Grüne Wende im "Reich der Mitte"
China setzt den Fokus auf den Ausbau erneuerbarer Energien. Wirtschaftsdelegierter Michael Berger über die grüne Transformation.

China galt lange Zeit als Umweltsünder Nummer eins. Nun setzt das Land massiv auf erneuerbare Energien. Warum die Trendwende?
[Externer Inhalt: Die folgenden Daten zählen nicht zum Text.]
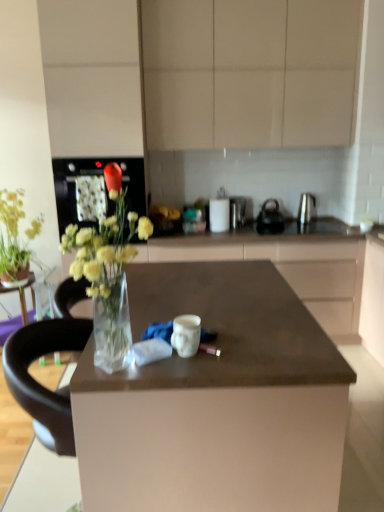
Question: Considering the relative sizes of satin silver kettle at right, positioned as the fourth appliance in left-to-right order, and matte beige cabinets at upper center in the image provided, is satin silver kettle at right, positioned as the fourth appliance in left-to-right order, thinner than matte beige cabinets at upper center?

Choices:
 (A) yes
 (B) no

Answer: (A)

Question: Is satin silver kettle at right, positioned as the fourth appliance in left-to-right order, aimed at matte beige cabinets at upper center?

Choices:
 (A) yes
 (B) no

Answer: (B)

Question: Is satin silver kettle at right, positioned as the fourth appliance in left-to-right order, behind matte beige cabinets at upper center?

Choices:
 (A) yes
 (B) no

Answer: (A)

Question: Does satin silver kettle at right, the 1th appliance in the right-to-left sequence, contain matte beige cabinets at upper center?

Choices:
 (A) yes
 (B) no

Answer: (B)

Question: Does satin silver kettle at right, the 1th appliance in the right-to-left sequence, have a smaller size compared to matte beige cabinets at upper center?

Choices:
 (A) no
 (B) yes

Answer: (B)

Question: From the image's perspective, is green matte plant at upper left, the 2th flower positioned from the front, positioned above or below satin silver kettle at right, the 1th appliance in the right-to-left sequence?

Choices:
 (A) above
 (B) below

Answer: (B)

Question: Considering the positions of green matte plant at upper left, the first flower from the back, and satin silver kettle at right, the 1th appliance in the right-to-left sequence, in the image, is green matte plant at upper left, the first flower from the back, bigger or smaller than satin silver kettle at right, the 1th appliance in the right-to-left sequence,?

Choices:
 (A) small
 (B) big

Answer: (B)

Question: From a real-world perspective, is green matte plant at upper left, the 2th flower positioned from the front, positioned above or below satin silver kettle at right, positioned as the fourth appliance in left-to-right order?

Choices:
 (A) below
 (B) above

Answer: (A)

Question: Is green matte plant at upper left, the 2th flower positioned from the front, taller or shorter than satin silver kettle at right, positioned as the fourth appliance in left-to-right order?

Choices:
 (A) short
 (B) tall

Answer: (B)

Question: Is satin silver toaster at center, the second appliance positioned from the left, to the left or to the right of matte red rose at center, which ranks as the 1th flower in front-to-back order, in the image?

Choices:
 (A) right
 (B) left

Answer: (A)

Question: Considering the positions of satin silver toaster at center, which is the third appliance in right-to-left order, and matte red rose at center, which is the second flower from left to right, in the image, is satin silver toaster at center, which is the third appliance in right-to-left order, bigger or smaller than matte red rose at center, which is the second flower from left to right,?

Choices:
 (A) small
 (B) big

Answer: (B)

Question: From the image's perspective, relative to matte red rose at center, which is the first flower from right to left, is satin silver toaster at center, which is the third appliance in right-to-left order, above or below?

Choices:
 (A) above
 (B) below

Answer: (B)

Question: In terms of width, does satin silver toaster at center, which is the third appliance in right-to-left order, look wider or thinner when compared to matte red rose at center, arranged as the second flower when viewed from the back?

Choices:
 (A) thin
 (B) wide

Answer: (B)

Question: Considering their positions, is satin silver kettle at right, positioned as the fourth appliance in left-to-right order, located in front of or behind polished stainless steel kettle at center, acting as the 2th appliance starting from the right?

Choices:
 (A) behind
 (B) front

Answer: (A)

Question: From the image's perspective, is satin silver kettle at right, positioned as the fourth appliance in left-to-right order, positioned above or below polished stainless steel kettle at center, which ranks as the 3th appliance in left-to-right order?

Choices:
 (A) below
 (B) above

Answer: (B)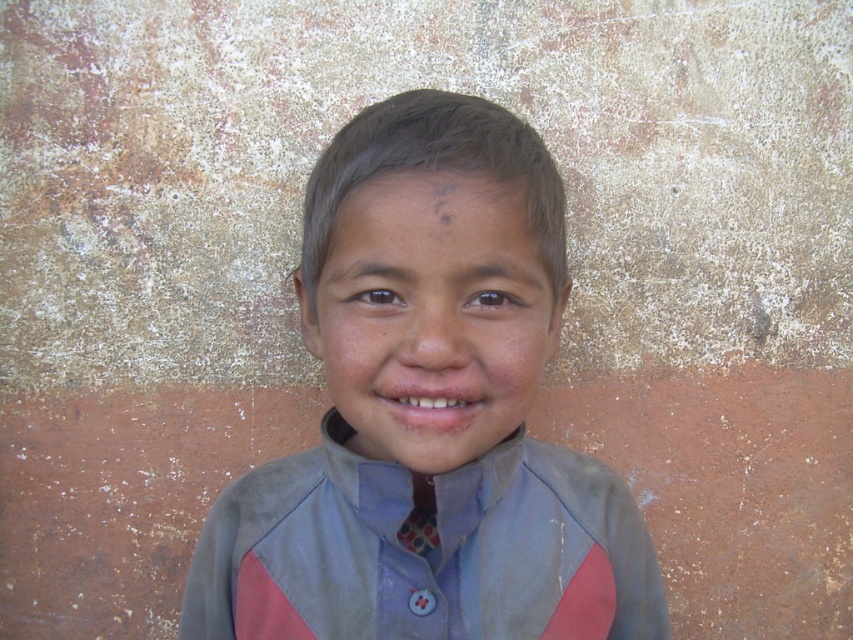
You are a fashion designer examining a child wearing a matte gray shirt at center and a gray cotton jacket at center. Which piece of clothing has a narrower width?

The matte gray shirt at center has a lesser width compared to the gray cotton jacket at center, so the matte gray shirt at center is narrower.

You are taking a photo of the child in the scene and want to focus on the point at the collar button located at point (448,422) and the point at the shirt near the neckline at point (433,536). Which point is closer to the camera?

Point (448,422) is closer to the camera than point (433,536).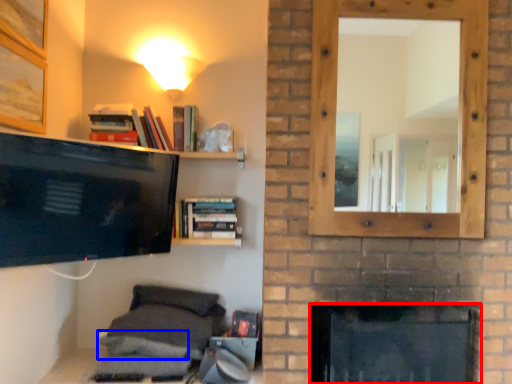
Question: Which point is closer to the camera, fireplace (highlighted by a red box) or pillow (highlighted by a blue box)?

Choices:
 (A) fireplace
 (B) pillow

Answer: (A)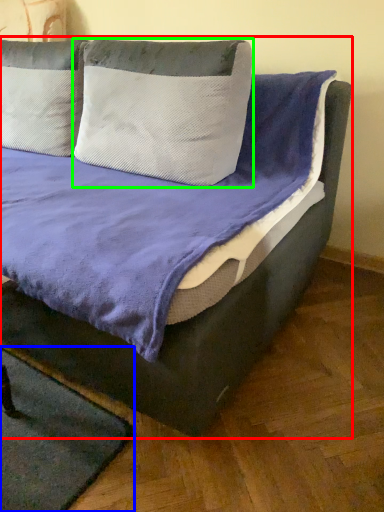
Question: Which object is positioned farthest from bed (highlighted by a red box)? Select from mat (highlighted by a blue box) and pillow (highlighted by a green box).

Choices:
 (A) mat
 (B) pillow

Answer: (A)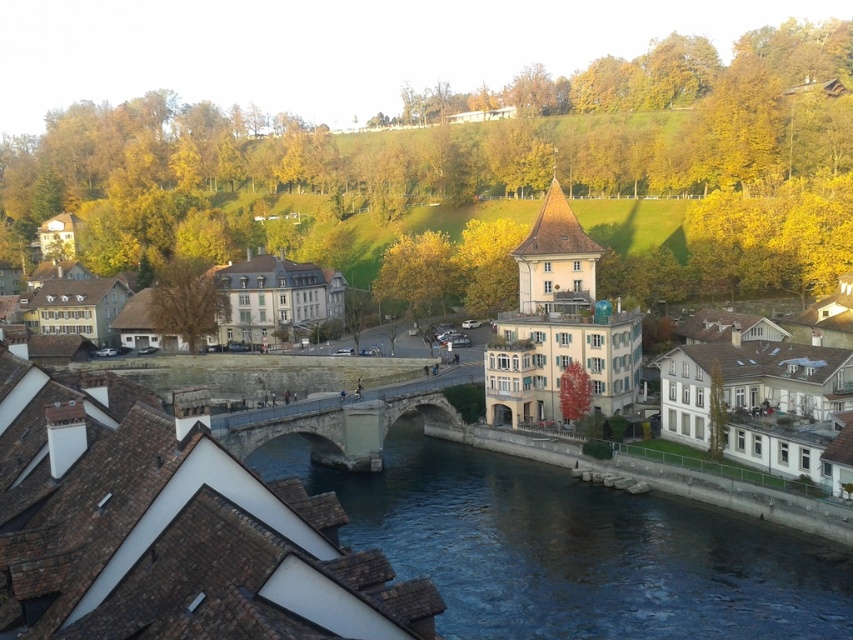
Is blue stone bridge at center to the left of stone bridge at center from the viewer's perspective?

Incorrect, blue stone bridge at center is not on the left side of stone bridge at center.

Is blue stone bridge at center above stone bridge at center?

Incorrect, blue stone bridge at center is not positioned above stone bridge at center.

What do you see at coordinates (573, 548) in the screenshot? The width and height of the screenshot is (853, 640). I see `blue stone bridge at center` at bounding box center [573, 548].

The image size is (853, 640). Identify the location of blue stone bridge at center. (573, 548).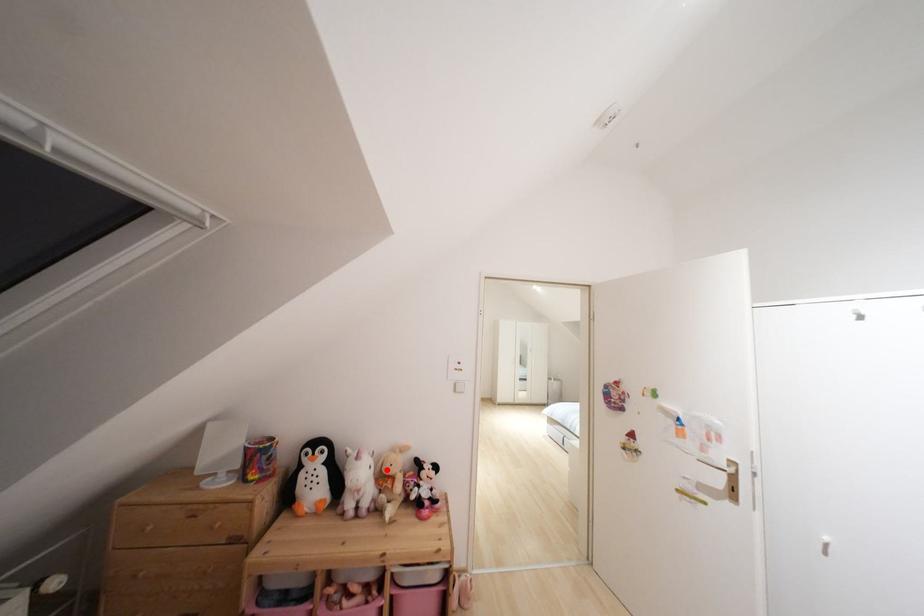
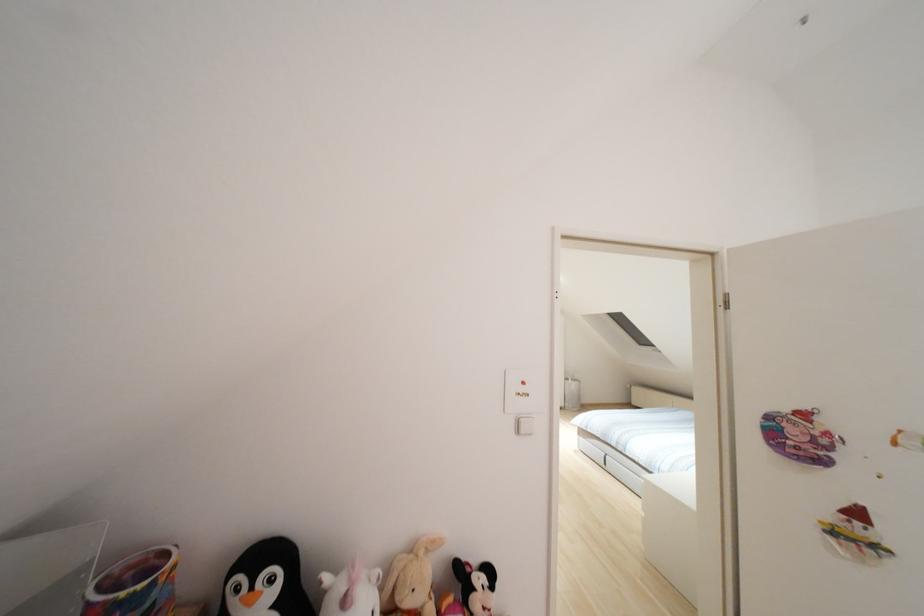
Locate, in the second image, the point that corresponds to the highlighted location in the first image.

(407, 601)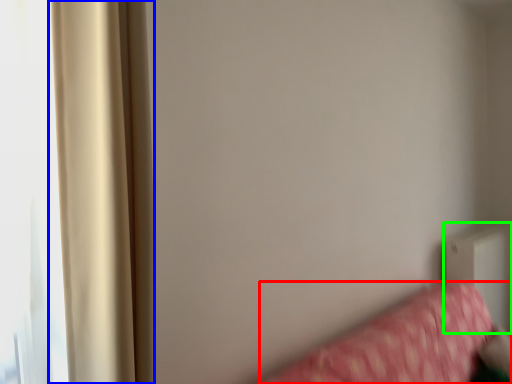
Question: Considering the real-world distances, which object is closest to furniture (highlighted by a red box)? curtain (highlighted by a blue box) or radiator (highlighted by a green box).

Choices:
 (A) curtain
 (B) radiator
Michael Berger: Das Thema ist hier sehr aktuell, denn China leidet bereits heute spürbar an den Auswirkungen des Klimawandels. Aktuell etwa in Form von sehr, sehr starken Regenfällen in Zentralchina – und sogar in Peking kommt es zu massiven Niederschlägen und Überschwemmungen. Im letzten Herbst ist es – aufgrund einer drastischen Kohleknappheit infolge von politischen Unstimmigkeiten mit Kohleerzeuger Australien – zudem zu einer veritablen Energiekrise gekommen. Dazu muss man wissen: Rund 60 Prozent des Stroms kommen in China nach wie vor aus Kohlekraftwerken. Man ist sich bewusst, dass hier etwas getan werden muss.
Welche Energiestrategie verfolgt das Land konkret?
Michael Berger: Der kürzlich vorgestellte Fünfjahresplan sieht vor, den nationalen Anteil erneuerbarer Energien am Stromverbrauch bis 2030 auf 40 Prozent zu erhöhen. Derzeit liegt er bei 29 Prozent. Um dieses Ziel zu erreichen, wird massiv investiert: In China sollen allein heuer 150 Gigawatt an installierter Leistung an erneuerbaren Energien hinzukommen. Nur als Vergleich: In Österreich sind insgesamt 2,5 Gigawatt an Solar- und 3,5 Gigawatt an Windenergie installiert.
Chinas Energiestrategie ist entscheidend für den globalen Klimaschutz, da das Land mit Abstand am meisten Treibhausgase ausstößt. Wann werden die Bemühungen fruchten?
Michael Berger: Laut Staatspräsident Xi Jinping soll der „Peak“ der Emissionen bis 2030 und Klimaneutralität bis 2060 erreicht sein. Bereits Mitte der 2010er- Jahre hatte der CO2-Ausstoß des Landes stagniert, woraufhin viele Fachleute bereits eine Trendwende erhofften. In den letzten Jahrzehnten galt aber Wachstum um jeden Preis – ohne jegliche Rücksicht auf die Umwelt. Das hat sich geändert.
Entstehen durch die grüne Transformation neue Geschäftsfelder für heimische Betriebe?
Michael Berger: Definitiv. Insbesondere internationale Technologien und Know-how im Bereich Wind- und Photovoltaikanlagen werden in China erforderlich sein. Um die Stromerzeugung aus Wind- und Solarkraftwerken bis 2025 zu verdoppeln, entstehen gigantische Offshore-Windprojekte etwa auf der Halbinsel Shandong sowie entlang des Jangtse-Flusses. Auch in der Wüste Gobi und anderen Wüstenregionen sind Jahrhundertprojekte in Planung. Außerdem ist die Entwicklung von Geothermie- und Gezeitenkraftwerken geplant.
China scheint von den Sanktionen gegen Russland zu profitieren. Wie positioniert sich das Land in der Frage des Krieges?
Michael Berger: Die hiesige Propaganda folgt stärker dem russischen Spin. Für die offizielle chinesische Doktrin ist es aber ein Spagat zwischen der offiziellen Strategie, sich nicht einzumischen, und der Verurteilung des Krieges. China wird sich aber auf keinen Fall den Sanktionen anschließen und liefert auch keine Waffen an Russland. Gleichzeitig wird Russland China künftig Öl und Gas im Volumen von etwa 100 Milliarden Euro liefern. Der Deal soll für die nächsten 25 Jahre gelten.
Zur umstrittenen Corona-Politik des Landes: Ist eine Abkehr der strikten Maßnahmen absehbar?
Michael Berger: Nein, davon ist im Moment keinesfalls auszugehen. Der Präsident hat erst vor kurzem bekräftigt, nicht von dieser Politik abgehen zu wollen, weil es für das Land die sicherste und wirtschaftlich günstigste Lösung sei. Mittlerweile ist die Kritik aber derart laut, dass die staatliche Zensur – etwa in den sozialen Medien – mit dem Löschen von Einträgen nicht mehr hinterher kommt.